Mme Anne-Marie Arx-Vernon von (PDC). Bien entendu que le PDC se réjouit de ce genre de créativité (Exclamations.) Je ne peux pas résister... Quand j'entends que cette sécurité potagère va éviter la sécurité policière pour le bien-être de nos enfants, je me réjouis. (Applaudissements.)

Le président. La parole est à M. Cramer qui s'exprimera sur ces questions de sécurité et nous donnera son opinion à propos des taupes.

M. Robert Cramer, conseiller d'Etat. Les taupes sont effectivement, Monsieur le président, un grave problème. Tous les amis des jardins familiaux connaissent ces difficultés. Vous savez à quel point également notre zone agricole est menacée par ce fléau. Au moment de parler du plantage, c'est effectivement vers les taupes que nos pensées se tournent. Mais, je vais interrompre cette réflexion, car M. Catelain se demandait pourquoi le Grand Conseil doit parler des plantages.

N'est-ce pas plutôt une affaire communale ? Non, Monsieur Catelain, c'est une affaire qui est éminemment l'affaire du Grand Conseil. Pourquoi ? (L'orateur est interpellé.) Voire fédérale ! Monsieur Gros, vous avez parfaitement raison et vous m'ôtez les mots de la bouche (Rires.) Pourquoi ? Parce que, comme certains d'entre vous le savent - et M. Gros le sait bien - la question des plantages relève directement du plan directeur qui est approuvé par l'autorité fédérale. C'est donc en ce sens que cette motion est totalement pertinente et c'est pour cela que cette motion nous aidera dans l'application du plan directeur voulu par ce Grand Conseil.

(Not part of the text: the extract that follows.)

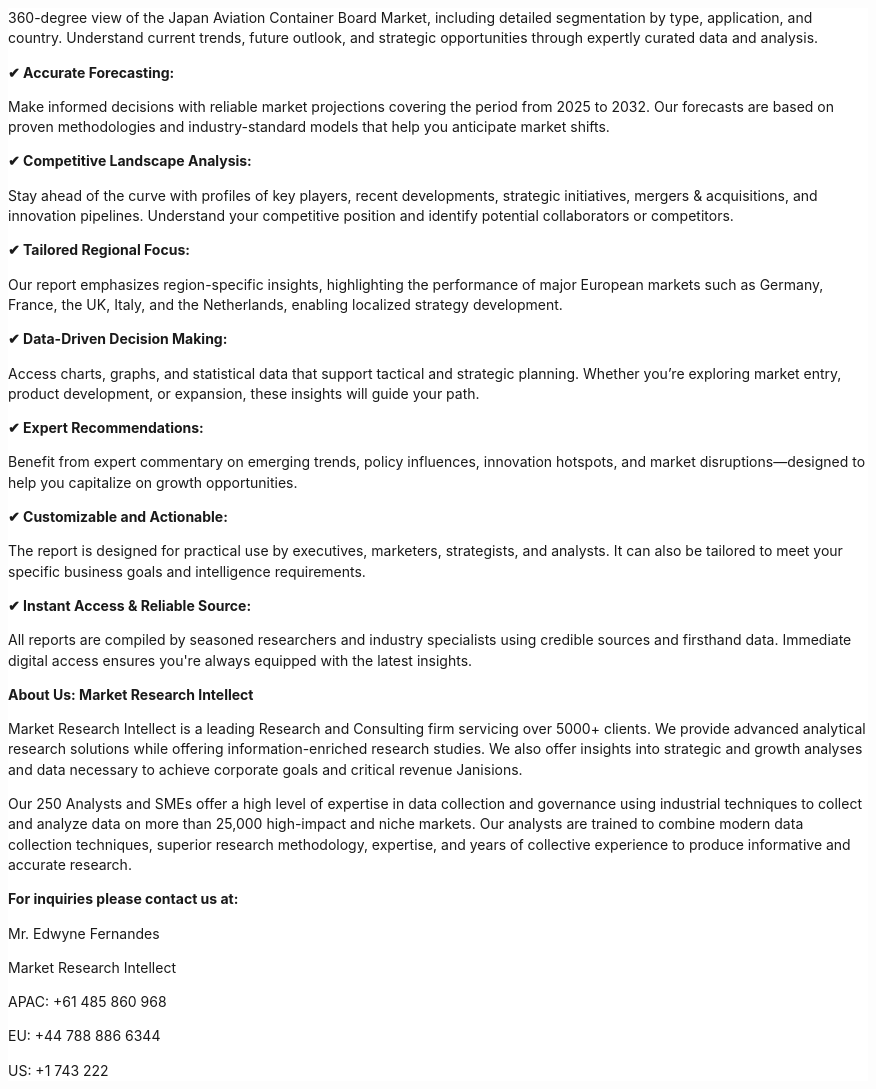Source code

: 360-degree view of the Japan Aviation Container Board Market, including detailed segmentation by type, application, and country. Understand current trends, future outlook, and strategic opportunities through expertly curated data and analysis.</p><p><strong>✔ Accurate Forecasting:</strong></p><p>Make informed decisions with reliable market projections covering the period from 2025 to 2032. Our forecasts are based on proven methodologies and industry-standard models that help you anticipate market shifts.</p><p><strong>✔ Competitive Landscape Analysis:</strong></p><p>Stay ahead of the curve with profiles of key players, recent developments, strategic initiatives, mergers &amp; acquisitions, and innovation pipelines. Understand your competitive position and identify potential collaborators or competitors.</p><p><strong>✔ Tailored Regional Focus:</strong></p><p>Our report emphasizes region-specific insights, highlighting the performance of major European markets such as Germany, France, the UK, Italy, and the Netherlands, enabling localized strategy development.</p><p><strong>✔ Data-Driven Decision Making:</strong></p><p>Access charts, graphs, and statistical data that support tactical and strategic planning. Whether you&rsquo;re exploring market entry, product development, or expansion, these insights will guide your path.</p><p><strong>✔ Expert Recommendations:</strong></p><p>Benefit from expert commentary on emerging trends, policy influences, innovation hotspots, and market disruptions&mdash;designed to help you capitalize on growth opportunities.</p><p><strong>✔ Customizable and Actionable:</strong></p><p>The report is designed for practical use by executives, marketers, strategists, and analysts. It can also be tailored to meet your specific business goals and intelligence requirements.</p><p><strong>✔ Instant Access &amp; Reliable Source:</strong></p><p>All reports are compiled by seasoned researchers and industry specialists using credible sources and firsthand data. Immediate digital access ensures you're always equipped with the latest insights.</p><p><strong><span class="font-[700]">About Us: Market Research Intellect</span></strong></p><p><span class="">Market Research Intellect is a leading Research and Consulting firm servicing over 5000+ clients. We provide advanced analytical research solutions while offering information-enriched research studies.&nbsp;</span>We also offer insights into strategic and growth analyses and data necessary to achieve corporate goals and critical revenue Janisions.</p><p><span class="">Our 250 Analysts and SMEs offer a high level of expertise in data collection and governance using industrial techniques to collect and analyze data on more than 25,000 high-impact and niche markets. Our analysts are trained to combine modern data collection techniques, superior research methodology, expertise, and years of collective experience to produce informative and accurate research.</span></p><p><strong>For inquiries please contact us at:</strong></p><p>Mr. Edwyne Fernandes</p><p>Market Research Intellect</p><p>APAC: +61 485 860 968</p><p>EU: +44 788 886 6344</p><p>US: +1 743 222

Ceux qui ont adopté ce plan directeur lors de l'avant-dernière législature se souviennent qu'il prévoyait de favoriser les jardins familiaux, mais on avait vu que l'on n'arriverait pas à trouver suffisamment d'espace sur le territoire du canton de Genève pour, d'une part, remplacer les jardins familiaux supprimés en raison de l'extension de l'agglomération et, d'autre part, pour construire de nouveaux jardins familiaux qui puissent répondre à la demande. C'est la raison pour laquelle les plantages semblent être une alternative aux jardins familiaux, ou en tous cas, une possibilité complémentaire. C'est en ce sens que cette motion est totalement la bienvenue; elle nous incitera à en faire encore davantage dans ce domaine. (Applaudissements.)

Mise aux voix, la motion 1519 est adoptée et renvoyée au Conseil d'Etat par 56 oui contre 2 non et 8 abstentions.

Motion 1519

Le président. (Chahut.) Mesdames et Messieurs les députés, j'indique que si les taupes sont aveugles, elles ne sont pas sourdes. (Rires.)